For every entry below, give an exact repeat and leave out the pictures.
------------
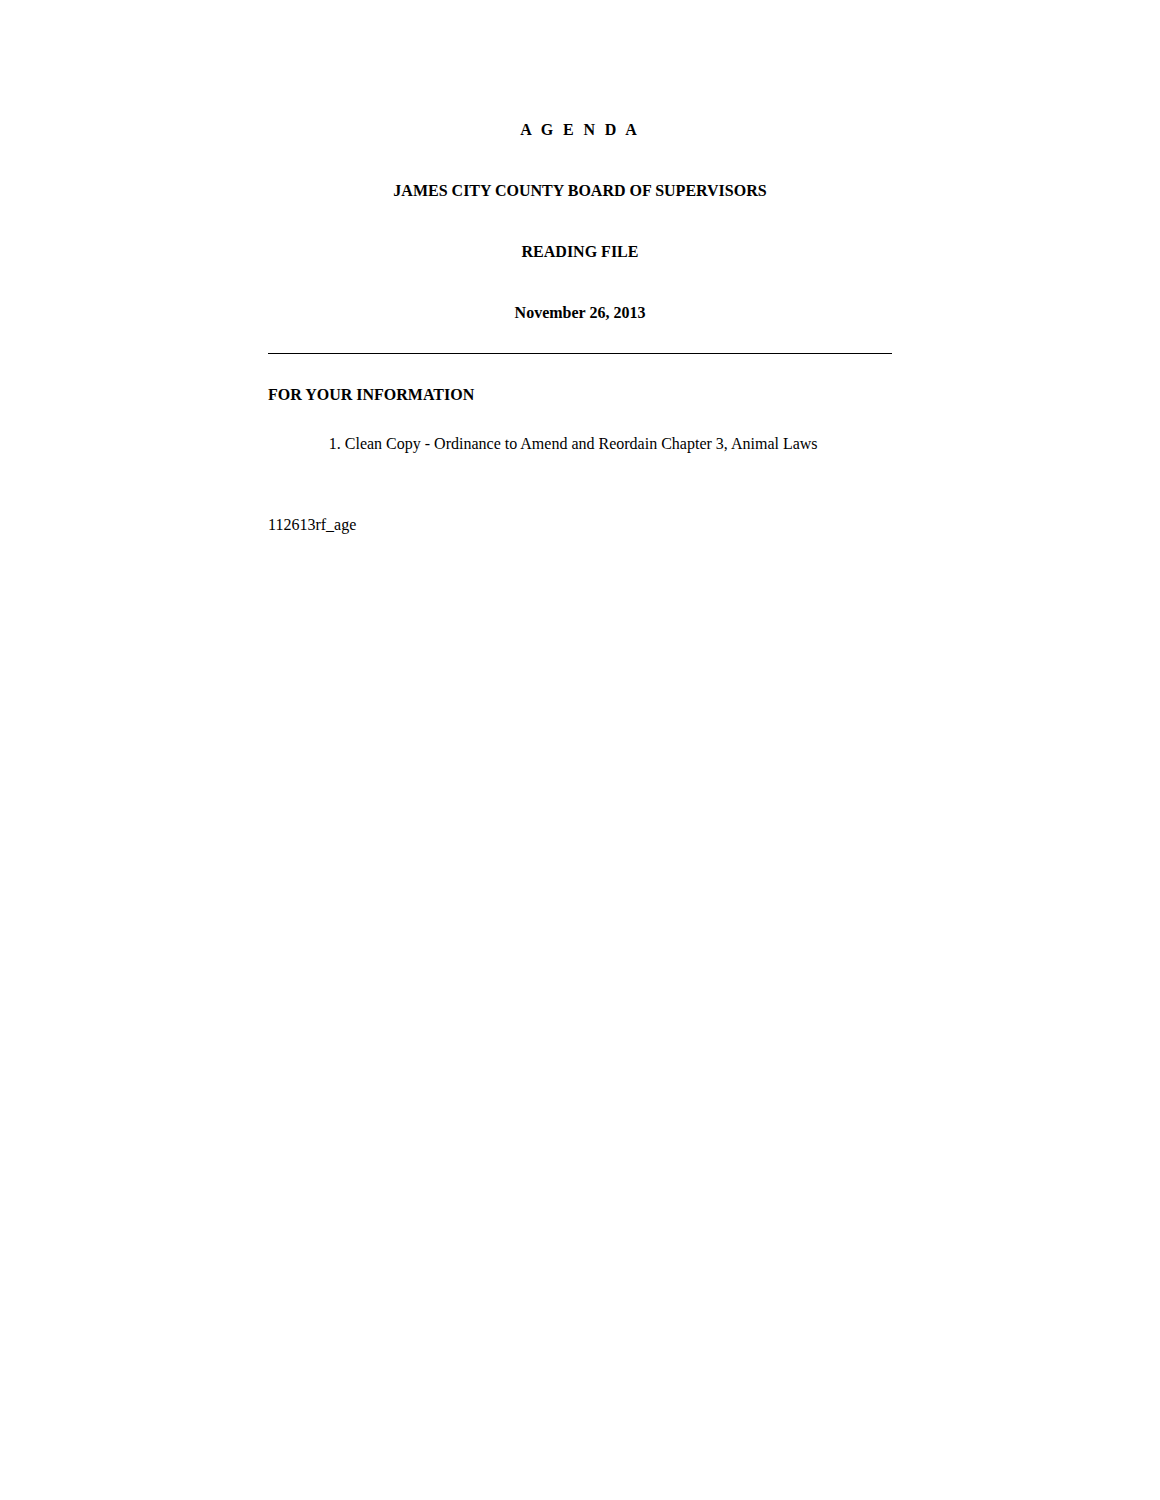A G E N D A
JAMES CITY COUNTY BOARD OF SUPERVISORS
READING FILE
November 26, 2013
FOR YOUR INFORMATION
Clean Copy - Ordinance to Amend and Reordain Chapter 3, Animal Laws
112613rf_age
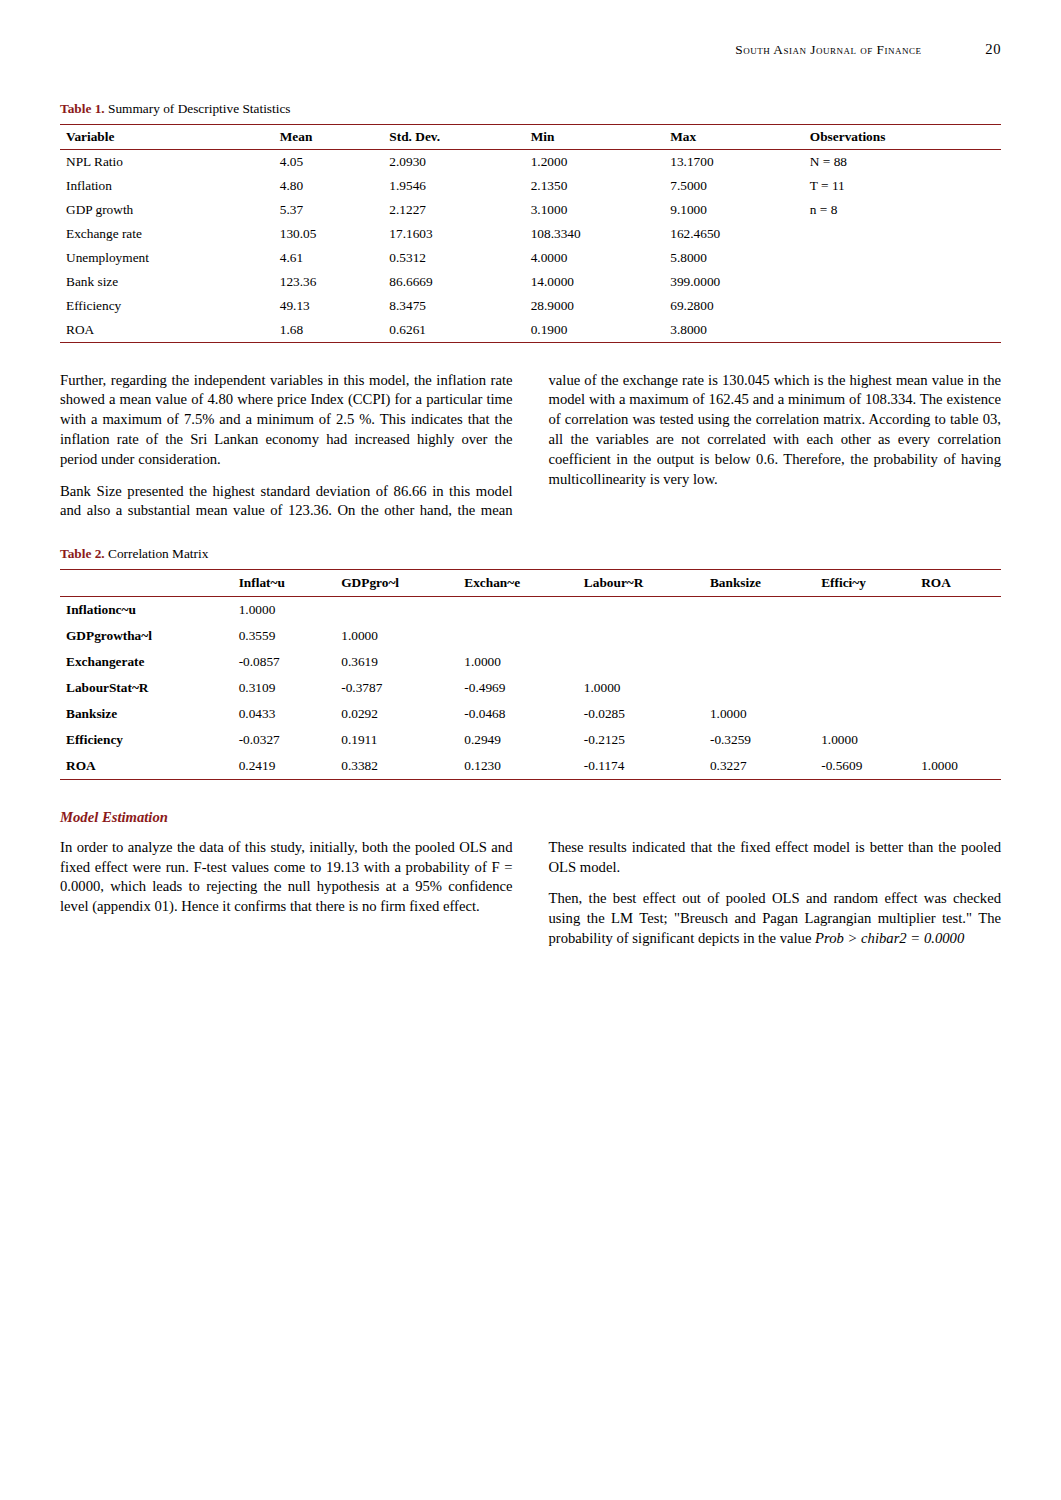South Asian Journal of Finance 20
Table 1. Summary of Descriptive Statistics
| Variable | Mean | Std. Dev. | Min | Max | Observations |
| --- | --- | --- | --- | --- | --- |
| NPL Ratio | 4.05 | 2.0930 | 1.2000 | 13.1700 | N = 88 |
| Inflation | 4.80 | 1.9546 | 2.1350 | 7.5000 | T = 11 |
| GDP growth | 5.37 | 2.1227 | 3.1000 | 9.1000 | n = 8 |
| Exchange rate | 130.05 | 17.1603 | 108.3340 | 162.4650 | |
| Unemployment | 4.61 | 0.5312 | 4.0000 | 5.8000 | |
| Bank size | 123.36 | 86.6669 | 14.0000 | 399.0000 | |
| Efficiency | 49.13 | 8.3475 | 28.9000 | 69.2800 | |
| ROA | 1.68 | 0.6261 | 0.1900 | 3.8000 | |
Further, regarding the independent variables in this model, the inflation rate showed a mean value of 4.80 where price Index (CCPI) for a particular time with a maximum of 7.5% and a minimum of 2.5 %. This indicates that the inflation rate of the Sri Lankan economy had increased highly over the period under consideration.
Bank Size presented the highest standard deviation of 86.66 in this model and also a substantial mean value of 123.36. On the other hand, the mean value of the exchange rate is 130.045 which is the highest mean value in the model with a maximum of 162.45 and a minimum of 108.334. The existence of correlation was tested using the correlation matrix. According to table 03, all the variables are not correlated with each other as every correlation coefficient in the output is below 0.6. Therefore, the probability of having multicollinearity is very low.
Table 2. Correlation Matrix
| | Inflat~u | GDPgro~l | Exchan~e | Labour~R | Banksize | Effici~y | ROA |
| --- | --- | --- | --- | --- | --- | --- | --- |
| Inflationc~u | 1.0000 | | | | | | |
| GDPgrowtha~l | 0.3559 | 1.0000 | | | | | |
| Exchangerate | -0.0857 | 0.3619 | 1.0000 | | | | |
| LabourStat~R | 0.3109 | -0.3787 | -0.4969 | 1.0000 | | | |
| Banksize | 0.0433 | 0.0292 | -0.0468 | -0.0285 | 1.0000 | | |
| Efficiency | -0.0327 | 0.1911 | 0.2949 | -0.2125 | -0.3259 | 1.0000 | |
| ROA | 0.2419 | 0.3382 | 0.1230 | -0.1174 | 0.3227 | -0.5609 | 1.0000 |
Model Estimation
In order to analyze the data of this study, initially, both the pooled OLS and fixed effect were run. F-test values come to 19.13 with a probability of F = 0.0000, which leads to rejecting the null hypothesis at a 95% confidence level (appendix 01). Hence it confirms that there is no firm fixed effect.
These results indicated that the fixed effect model is better than the pooled OLS model.
Then, the best effect out of pooled OLS and random effect was checked using the LM Test; "Breusch and Pagan Lagrangian multiplier test." The probability of significant depicts in the value Prob > chibar2 = 0.0000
------------
> [Exercise solution]
A G E N D A
JAMES CITY COUNTY BOARD OF SUPERVISORS
READING FILE
November 26, 2013
FOR YOUR INFORMATION
Clean Copy - Ordinance to Amend and Reordain Chapter 3, Animal Laws
112613rf_age
South Asian Journal of Finance 20
Table 1. Summary of Descriptive Statistics
| Variable | Mean | Std. Dev. | Min | Max | Observations |
| --- | --- | --- | --- | --- | --- |
| NPL Ratio | 4.05 | 2.0930 | 1.2000 | 13.1700 | N = 88 |
| Inflation | 4.80 | 1.9546 | 2.1350 | 7.5000 | T = 11 |
| GDP growth | 5.37 | 2.1227 | 3.1000 | 9.1000 | n = 8 |
| Exchange rate | 130.05 | 17.1603 | 108.3340 | 162.4650 | |
| Unemployment | 4.61 | 0.5312 | 4.0000 | 5.8000 | |
| Bank size | 123.36 | 86.6669 | 14.0000 | 399.0000 | |
| Efficiency | 49.13 | 8.3475 | 28.9000 | 69.2800 | |
| ROA | 1.68 | 0.6261 | 0.1900 | 3.8000 | |
Further, regarding the independent variables in this model, the inflation rate showed a mean value of 4.80 where price Index (CCPI) for a particular time with a maximum of 7.5% and a minimum of 2.5 %. This indicates that the inflation rate of the Sri Lankan economy had increased highly over the period under consideration.
Bank Size presented the highest standard deviation of 86.66 in this model and also a substantial mean value of 123.36. On the other hand, the mean value of the exchange rate is 130.045 which is the highest mean value in the model with a maximum of 162.45 and a minimum of 108.334. The existence of correlation was tested using the correlation matrix. According to table 03, all the variables are not correlated with each other as every correlation coefficient in the output is below 0.6. Therefore, the probability of having multicollinearity is very low.
Table 2. Correlation Matrix
| | Inflat~u | GDPgro~l | Exchan~e | Labour~R | Banksize | Effici~y | ROA |
| --- | --- | --- | --- | --- | --- | --- | --- |
| Inflationc~u | 1.0000 | | | | | | |
| GDPgrowtha~l | 0.3559 | 1.0000 | | | | | |
| Exchangerate | -0.0857 | 0.3619 | 1.0000 | | | | |
| LabourStat~R | 0.3109 | -0.3787 | -0.4969 | 1.0000 | | | |
| Banksize | 0.0433 | 0.0292 | -0.0468 | -0.0285 | 1.0000 | | |
| Efficiency | -0.0327 | 0.1911 | 0.2949 | -0.2125 | -0.3259 | 1.0000 | |
| ROA | 0.2419 | 0.3382 | 0.1230 | -0.1174 | 0.3227 | -0.5609 | 1.0000 |
Model Estimation
In order to analyze the data of this study, initially, both the pooled OLS and fixed effect were run. F-test values come to 19.13 with a probability of F = 0.0000, which leads to rejecting the null hypothesis at a 95% confidence level (appendix 01). Hence it confirms that there is no firm fixed effect.
These results indicated that the fixed effect model is better than the pooled OLS model.
Then, the best effect out of pooled OLS and random effect was checked using the LM Test; "Breusch and Pagan Lagrangian multiplier test." The probability of significant depicts in the value Prob > chibar2 = 0.0000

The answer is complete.